On a more basic level, the archive has retaught me about the value of the book, and I’m not just talking about the medieval book. One setback of this digital age, with all its conveniences and technological marvels, is that the many scholarly materials readily available on the internet foster inattentive attitudes over the means of their production. As an example, I’ve been consulting the British Library’s online catalogue version of one of my manuscripts prior to this trip, and when I located the physical catalogue in the BL Manuscripts room, I discovered that not only this single tome, but also all twenty volumes of the early-twentieth-century Sloane catalogue are handwritten. There were no digital traces of this fact. (Of course all the texts I deal with as a medievalist were originally handwritten, scrawled and deliberated over by poor monks in harsh working conditions with deadlines and demands.)

 Court in front of ye grande British Library

Everything at the British Library is ritualized and formalized, and the conversations overheard at tea time are most often serious, engaged, passionate. When sitting in the reading room, even with a modern book, I often have to suppress a strong impulse to snap a photo with my phone of a particularly useful piece of scholarship, due to the BL’s draconian photography restrictions–instead I  type it out, forcing me to slow down and more consciously ruminate on the information provided. Even the daily ritual of opening my laptop case for the security guards as I leave the reading room serves as a reminder of the precious nature of physical archival materials. Erin has written about the systematic destruction of Canadian archives under the Stephen Harper regime; I dare you, Harper, to step foot in the BL and experience firsthand their protective stewardship of primary documents.

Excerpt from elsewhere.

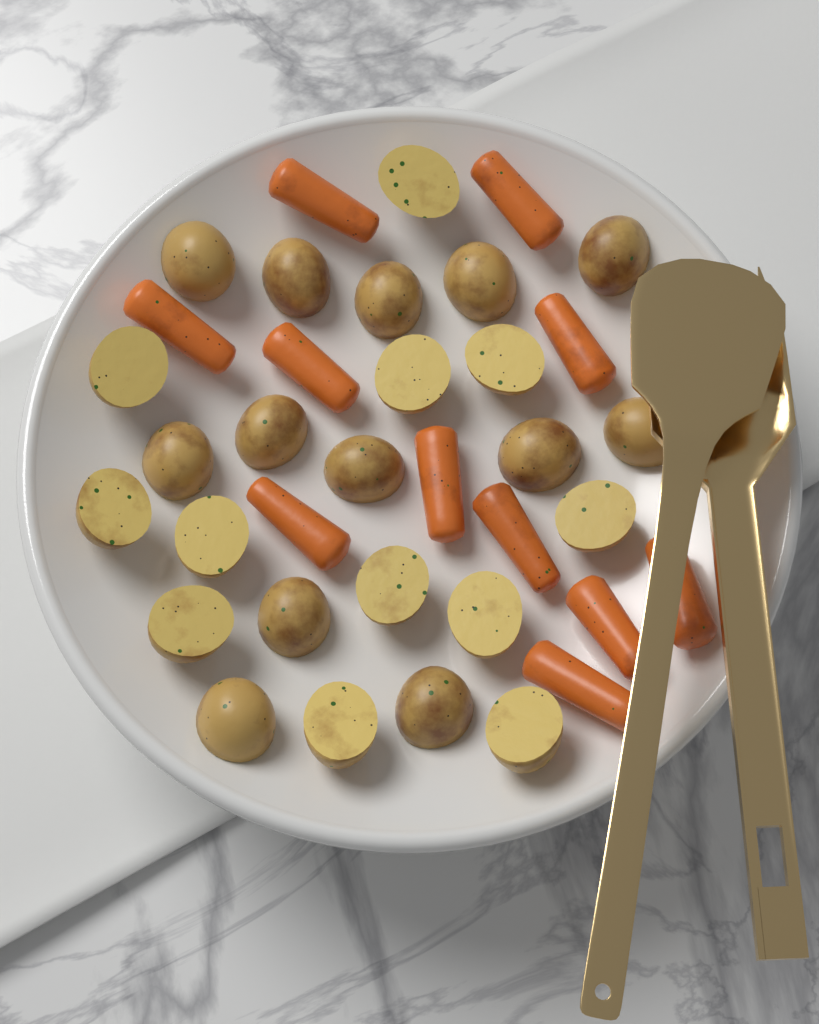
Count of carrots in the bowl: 11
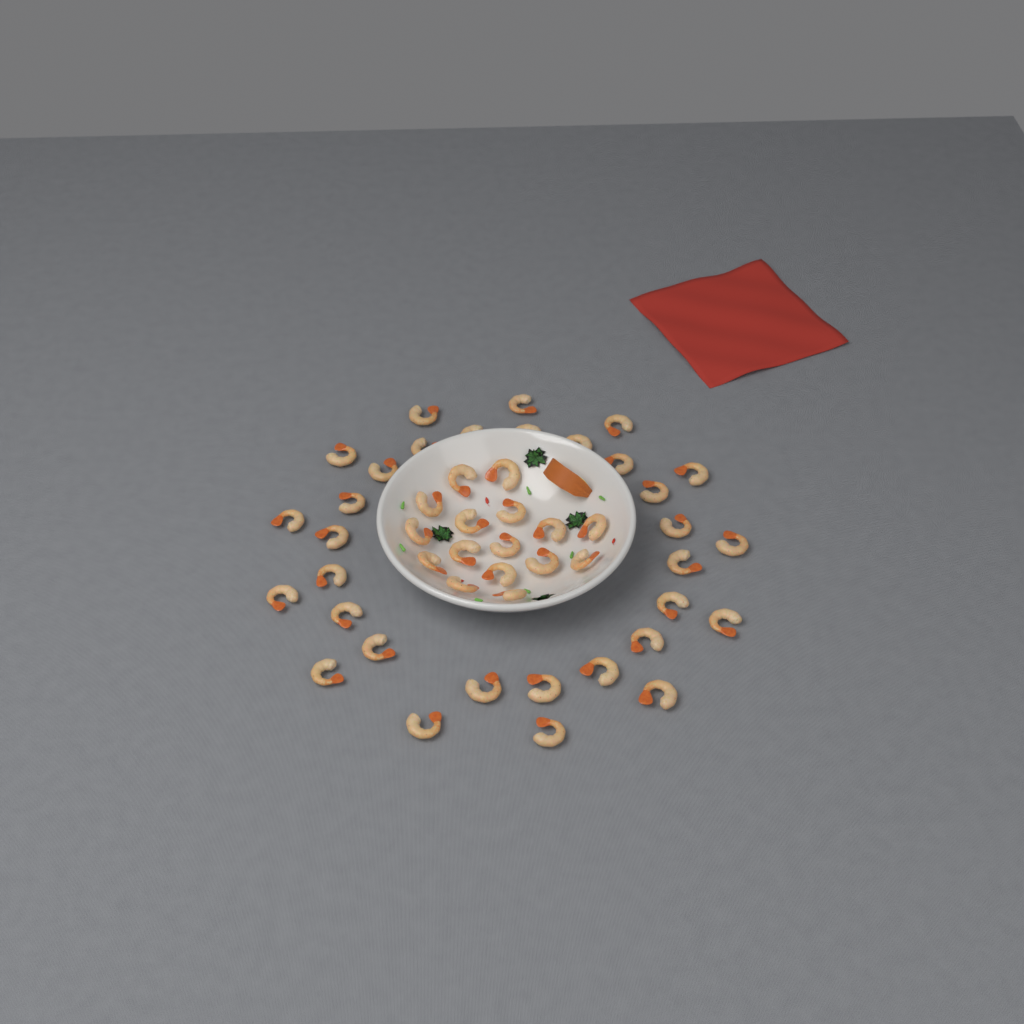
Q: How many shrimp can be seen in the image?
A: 48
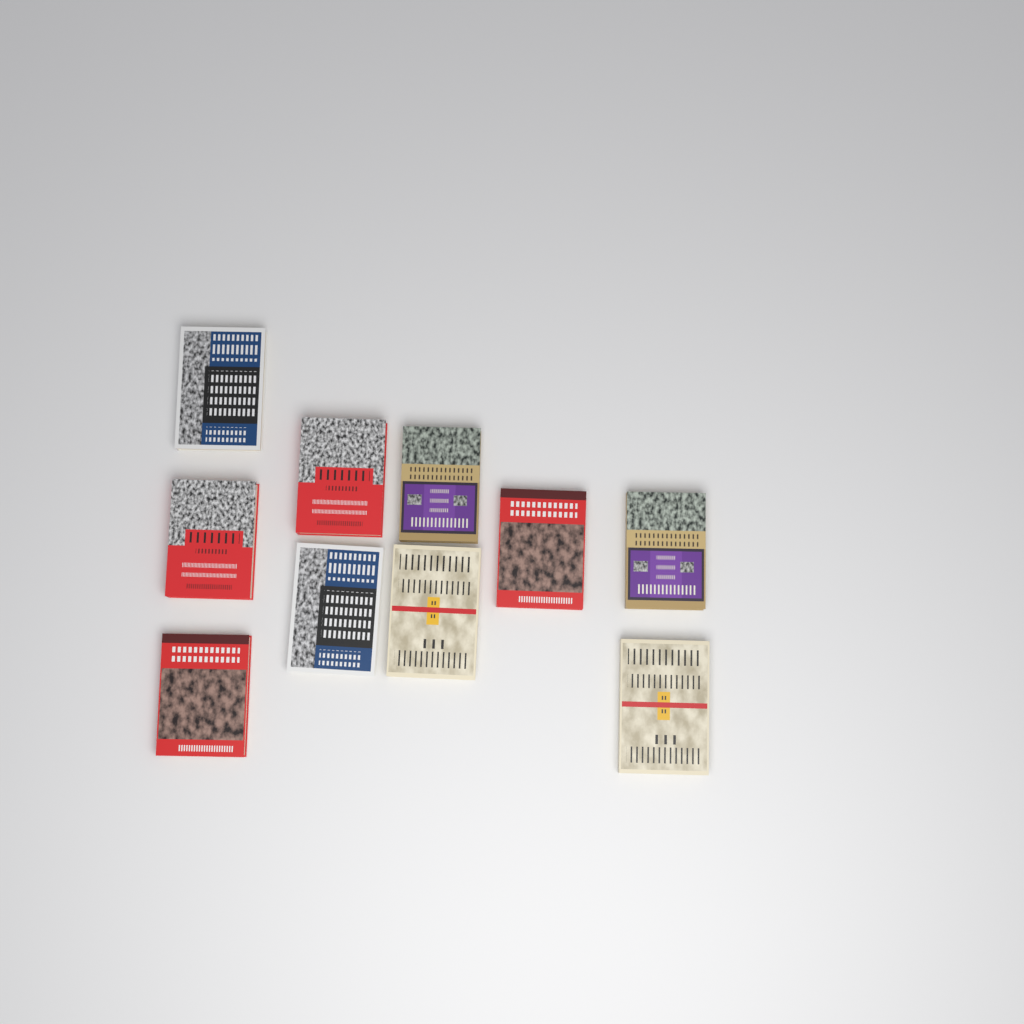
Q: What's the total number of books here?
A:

While I don’t at all mean to romanticize books, spurn digital humanities (which have been valuable for scholarship in SO many ways), or fortify the privileged domain of the ivory tower, I’ve been doing a lot of thinking about the value of the humanities lately–as many of us have in this uncertain world–and I think the materials and products upon which our scholarly output is based deserve more attention than they’re normally given. We should also question modes of access to and policing of these materials, and so fight for increased value allotted to primary documents alongside increased visibility and access (which the digital movement has greatly aided). Back home in New York, I’ve tried to be active in the SaveNYPL movement, which is working to prevent the city from incurring irreparable architectural damage to the largest noncirculating library branch in America, and demolishing one of the States’ most frequently used libraries, the Mid-Manhattan Branch, in the process. This is a fight not just for architectural preservation, but also against letting information circulation accelerate beyond a point where we recall the value of slow, conscientious, recombinative scholarship as fostered by noncirculating libraries. The NYPL stands to become what one activist has called a “glorified internet cafe,” and I hope some of you will join me in emailing the mayor to help protest these devastating changes.

So I guess we could all benefit from living for a few days or hours as medieval monks. And what about you, dear readers? What have you learned from working in archives and libraries, from digging through the past? How do you negotiate your own slow scholarship in the midst of the rapid flow of this digital age?

Works Cited
Watson, Nicholas. “The Phantasmal Past: Time, History, and the Recombinative Imagination.” Studies in the Age of Chaucer 32 (2010): 1-37.